Alfred Flaxman

Personal information
- Nationality: British (English)
- Born: 1 October 1879 Wombwell, England
- Died: 1 July 1916 (aged 36) Gommecourt, Pas-de-Calais, France

Sport
- Sport: Athletics
- Events: discus, javelin, high jump, hammer, pole vault
- Club: South London Harriers

= Alfred Flaxman =

British athlete (1879–1916)

Alfred Edward Flaxman (1 October 1879 - 1 July 1916) was a British track and field athlete who competed in the 1908 Summer Olympics.

== Biography ==
Flaxman was born in Wombwell, West Riding of Yorkshire, the son of a Yorkshire vicar.

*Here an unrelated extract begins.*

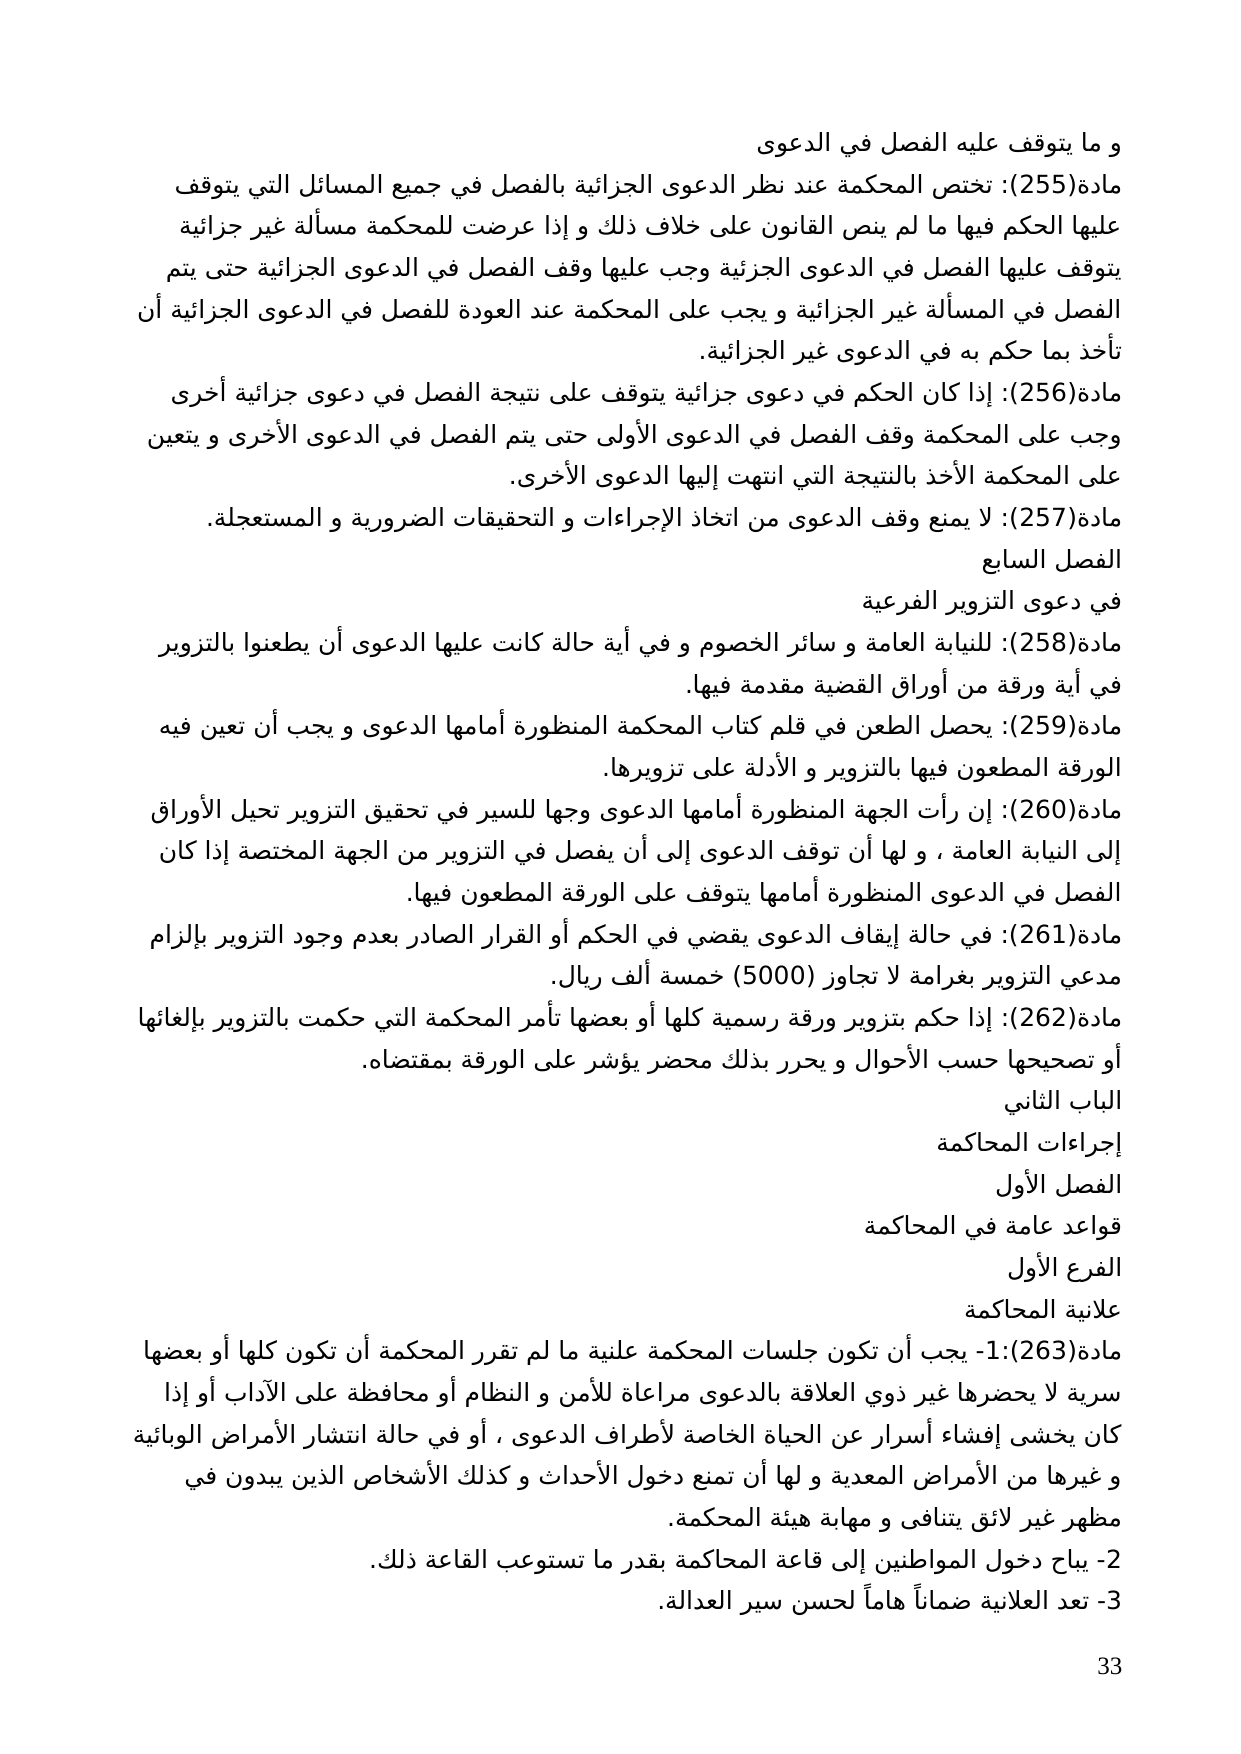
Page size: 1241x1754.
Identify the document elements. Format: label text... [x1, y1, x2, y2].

He studied violin at the Royal Academy of Music but became an all-round athlete.

Flaxman represented Great Britain at the 1908 Summer Olympics in London, where he participated in the discus throw competition, the Greek discus throw event, the freestyle javelin throw competition, and the standing high jump event but in all these competitions his final ranking is unknown.

Flaxman became the British pole jump champion (as it was called at the time) after winning the British AAA Championships title at the 1909 AAA Championships. He then became the British hammer throw champion after winning the British title at the 1910 AAA Championships.

Flaxman was killed in action during the First World War in Gommecourt, Pas-de-Calais, France, serving as a second lieutenant with the South Staffordshire Regiment on the first day of the Battle of the Somme, aged 26. His remains were not recovered, and he is commemorated on the Thiepval Memorial.